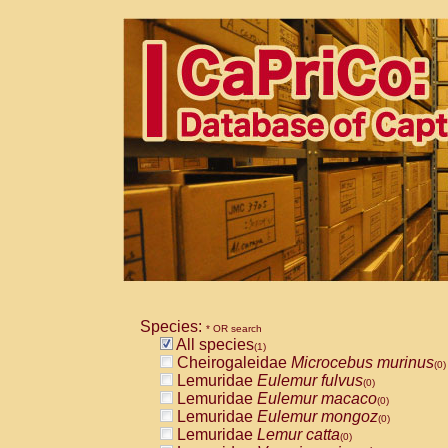
Species:
* OR search
All species
(1)
Cheirogaleidae
Microcebus murinus
(0)
Lemuridae
Eulemur fulvus
(0)
Lemuridae
Eulemur macaco
(0)
Lemuridae
Eulemur mongoz
(0)
Lemuridae
Lemur catta
(0)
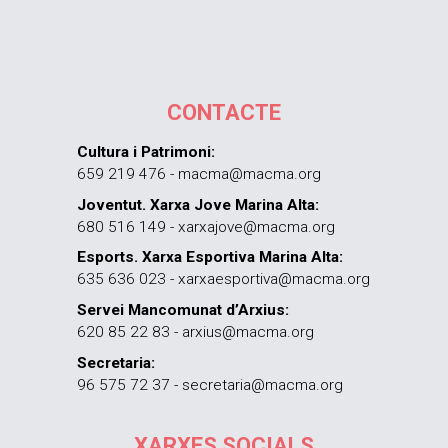
CONTACTE
Cultura i Patrimoni:
659 219 476 - macma@macma.org
Joventut. Xarxa Jove Marina Alta:
680 516 149 - xarxajove@macma.org
Esports. Xarxa Esportiva Marina Alta:
635 636 023 - xarxaesportiva@macma.org
Servei Mancomunat d’Arxius:
620 85 22 83 - arxius@macma.org
Secretaria:
96 575 72 37 - secretaria@macma.org
XARXES SOCIALS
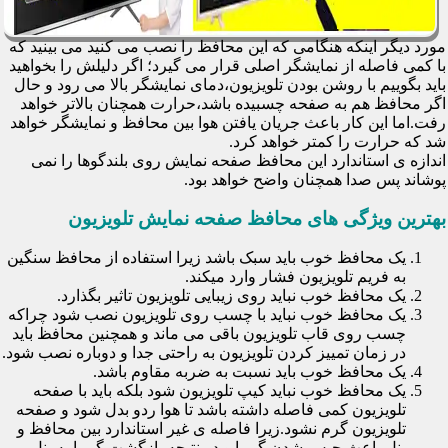
مورد دیگر اینکه هنگامی که این محافظ را نصب می کنید می بینید که
با کمی فاصله از نمایشگر اصلی قرار می گیرد؛ اگر دلیلش را بخواهید
باید بگوییم با روشن بودن تلویزیون،دمای نمایشگر بالا می رود و حال
اگر محافظ هم به صفحه چسبیده باشد،حرارت همچنان بالاتر خواهد
رفت.اما این کار باعث جریان یافتن هوا بین محافظ و نمایشگر خواهد
شد که حرارت را کمتر خواهد کرد.
اندازه ی استاندارد این محافظ صفحه نمایش روی بلندگوها را نمی
پوشاند پس صدا همچنان واضح خواهد بود.
بهترین ویژگی های محافظ صفحه نمایش تلویزیون
یک محافظ خوب باید سبک باشد زیرا استفاده از محافظ سنگین
به فریم تلویزیون فشار وارد میکند.
یک محافظ خوب نباید روی زیبایی تلویزیون تاثیر بگذارد.
یک محافظ خوب نباید با چسب روی تلویزیون نصب شود چراکه
چسب روی قاب تلویزیون باقی می ماند و همچنین محافظ باید
در زمان تمییز کردن تلویزیون به راحتی جدا و دوباره نصب شود.
یک محافظ خوب باید نسبت به ضربه مقاوم باشد.
یک محافظ خوب نباید کیپ تلویزیون شود بلکه باید با صفحه
تلویزیون کمی فاصله داشته باشد تا هوا ردو بدل شود و صفحه
تلویزیون گرم نشود.زیرا فاصله ی غیر استاندارد بین محافظ و
پنل باعث حبس شدن گرما و در نتیجه بازگشت گرما به پنل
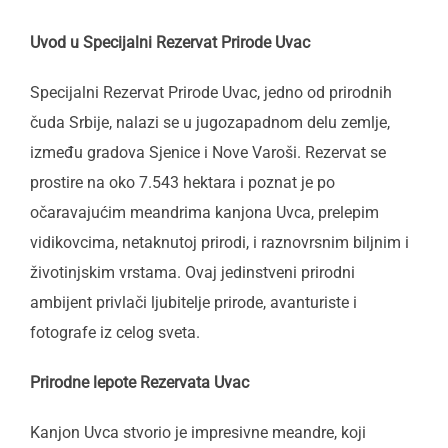
Uvod u Specijalni Rezervat Prirode Uvac
Specijalni Rezervat Prirode Uvac, jedno od prirodnih
čuda Srbije, nalazi se u jugozapadnom delu zemlje,
između gradova Sjenice i Nove Varoši. Rezervat se
prostire na oko 7.543 hektara i poznat je po
očaravajućim meandrima kanjona Uvca, prelepim
vidikovcima, netaknutoj prirodi, i raznovrsnim biljnim i
životinjskim vrstama. Ovaj jedinstveni prirodni
ambijent privlači ljubitelje prirode, avanturiste i
fotografe iz celog sveta.
Prirodne lepote Rezervata Uvac
Kanjon Uvca stvorio je impresivne meandre, koji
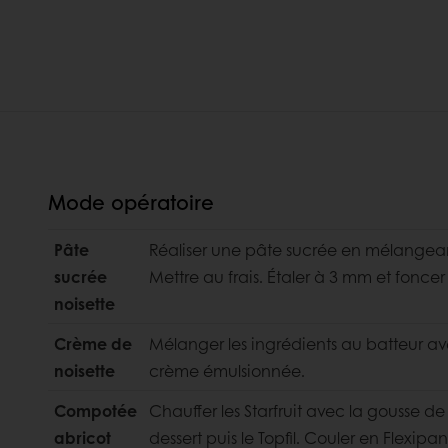
Mode opératoire
Pâte
Réaliser une pâte sucrée en mélangeant
sucrée
Mettre au frais. Étaler à 3 mm et foncer 
noisette
Crème de
Mélanger les ingrédients au batteur ave
noisette
crème émulsionnée.
Compotée
Chauffer les Starfruit avec la gousse de
abricot
dessert puis le Topfil. Couler en Flexipa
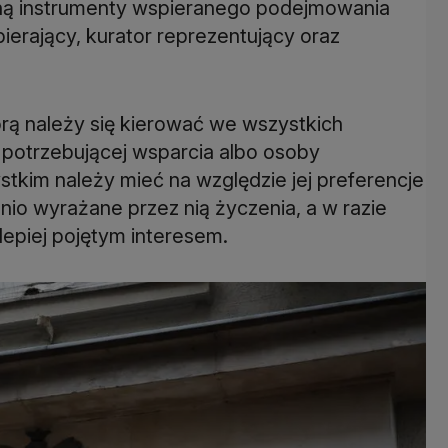
ną instrumenty wspieranego podejmowania
pierający, kurator reprezentujący oraz
rą należy się kierować we wszystkich
potrzebującej wsparcia albo osoby
tkim należy mieć na względzie jej preferencje
nio wyrażane przez nią życzenia, a w razie
jlepiej pojętym interesem.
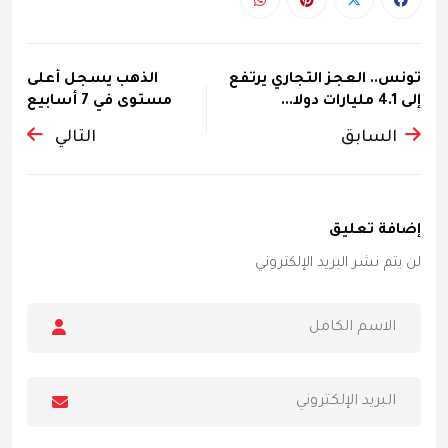
تونس.. العجز التجاري يرتفع
الذهب يسجل أعلى
إلى 4.1 مليارات دولا...
مستوى في 7 أسابيع
السابق
التالي
إضافة تعليق
لن يتم نشر البريد الإلكتروني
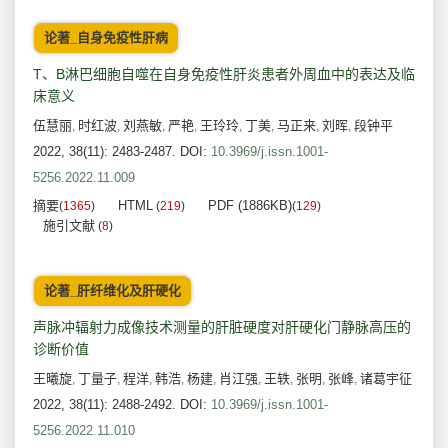
论著_自身免疫性肝病
T、B淋巴细胞自噬在自身免疫性肝炎患者外周血中的表达及临
床意义
伍慧丽
时红波
刘燕敏
严艳
王玲玲
丁美
马正来
刘晖
段钟平
,
,
,
,
,
,
,
,
2022, 38(11): 2483-2487.
DOI:
10.3969/j.issn.1001-
5256.2022.11.009
摘要
HTML
PDF (1886KB)
(
1365
)
(
219
)
(
129
)
施引文献
(
8
)
论著_肝纤维化及肝硬化
声脉冲辐射力成像技术测量的肝脏硬度对肝硬化门静脉高压的
诊断价值
王曦旋
丁量子
程洋
韩浩
杨建
肖江强
王轶
张明
张峰
诸葛宇征
,
,
,
,
,
,
,
,
,
2022, 38(11): 2488-2492.
DOI:
10.3969/j.issn.1001-
5256.2022.11.010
════════
AIM OF THE TASK:
Could you repeat all of the material above with every "Lemuridae" switched to "Lemurids", leaving the rest unchanged and omitting the pictures?

OUTPUT OF THE EXERCISE:
Species:
* OR search
All species
(1)
Cheirogaleidae
Microcebus murinus
(0)
Lemurids
Eulemur fulvus
(0)
Lemurids
Eulemur macaco
(0)
Lemurids
Eulemur mongoz
(0)
Lemurids
Lemur catta
(0)
CONTACTE
Cultura i Patrimoni:
659 219 476 - macma@macma.org
Joventut. Xarxa Jove Marina Alta:
680 516 149 - xarxajove@macma.org
Esports. Xarxa Esportiva Marina Alta:
635 636 023 - xarxaesportiva@macma.org
Servei Mancomunat d’Arxius:
620 85 22 83 - arxius@macma.org
Secretaria:
96 575 72 37 - secretaria@macma.org
XARXES SOCIALS
مورد دیگر اینکه هنگامی که این محافظ را نصب می کنید می بینید که
با کمی فاصله از نمایشگر اصلی قرار می گیرد؛ اگر دلیلش را بخواهید
باید بگوییم با روشن بودن تلویزیون،دمای نمایشگر بالا می رود و حال
اگر محافظ هم به صفحه چسبیده باشد،حرارت همچنان بالاتر خواهد
رفت.اما این کار باعث جریان یافتن هوا بین محافظ و نمایشگر خواهد
شد که حرارت را کمتر خواهد کرد.
اندازه ی استاندارد این محافظ صفحه نمایش روی بلندگوها را نمی
پوشاند پس صدا همچنان واضح خواهد بود.
بهترین ویژگی های محافظ صفحه نمایش تلویزیون
یک محافظ خوب باید سبک باشد زیرا استفاده از محافظ سنگین
به فریم تلویزیون فشار وارد میکند.
یک محافظ خوب نباید روی زیبایی تلویزیون تاثیر بگذارد.
یک محافظ خوب نباید با چسب روی تلویزیون نصب شود چراکه
چسب روی قاب تلویزیون باقی می ماند و همچنین محافظ باید
در زمان تمییز کردن تلویزیون به راحتی جدا و دوباره نصب شود.
یک محافظ خوب باید نسبت به ضربه مقاوم باشد.
یک محافظ خوب نباید کیپ تلویزیون شود بلکه باید با صفحه
تلویزیون کمی فاصله داشته باشد تا هوا ردو بدل شود و صفحه
تلویزیون گرم نشود.زیرا فاصله ی غیر استاندارد بین محافظ و
پنل باعث حبس شدن گرما و در نتیجه بازگشت گرما به پنل
Uvod u Specijalni Rezervat Prirode Uvac
Specijalni Rezervat Prirode Uvac, jedno od prirodnih
čuda Srbije, nalazi se u jugozapadnom delu zemlje,
između gradova Sjenice i Nove Varoši. Rezervat se
prostire na oko 7.543 hektara i poznat je po
očaravajućim meandrima kanjona Uvca, prelepim
vidikovcima, netaknutoj prirodi, i raznovrsnim biljnim i
životinjskim vrstama. Ovaj jedinstveni prirodni
ambijent privlači ljubitelje prirode, avanturiste i
fotografe iz celog sveta.
Prirodne lepote Rezervata Uvac
Kanjon Uvca stvorio je impresivne meandre, koji
Mode opératoire
Pâte
Réaliser une pâte sucrée en mélangeant
sucrée
Mettre au frais. Étaler à 3 mm et foncer 
noisette
Crème de
Mélanger les ingrédients au batteur ave
noisette
crème émulsionnée.
Compotée
Chauffer les Starfruit avec la gousse de
abricot
dessert puis le Topfil. Couler en Flexipa
ną instrumenty wspieranego podejmowania
pierający, kurator reprezentujący oraz
rą należy się kierować we wszystkich
potrzebującej wsparcia albo osoby
tkim należy mieć na względzie jej preferencje
nio wyrażane przez nią życzenia, a w razie
jlepiej pojętym interesem.
تونس.. العجز التجاري يرتفع
الذهب يسجل أعلى
إلى 4.1 مليارات دولا...
مستوى في 7 أسابيع
السابق
التالي
إضافة تعليق
لن يتم نشر البريد الإلكتروني
论著_自身免疫性肝病
T、B淋巴细胞自噬在自身免疫性肝炎患者外周血中的表达及临
床意义
伍慧丽
时红波
刘燕敏
严艳
王玲玲
丁美
马正来
刘晖
段钟平
,
,
,
,
,
,
,
,
2022, 38(11): 2483-2487.
DOI:
10.3969/j.issn.1001-
5256.2022.11.009
摘要
HTML
PDF (1886KB)
(
1365
)
(
219
)
(
129
)
施引文献
(
8
)
论著_肝纤维化及肝硬化
声脉冲辐射力成像技术测量的肝脏硬度对肝硬化门静脉高压的
诊断价值
王曦旋
丁量子
程洋
韩浩
杨建
肖江强
王轶
张明
张峰
诸葛宇征
,
,
,
,
,
,
,
,
,
2022, 38(11): 2488-2492.
DOI:
10.3969/j.issn.1001-
5256.2022.11.010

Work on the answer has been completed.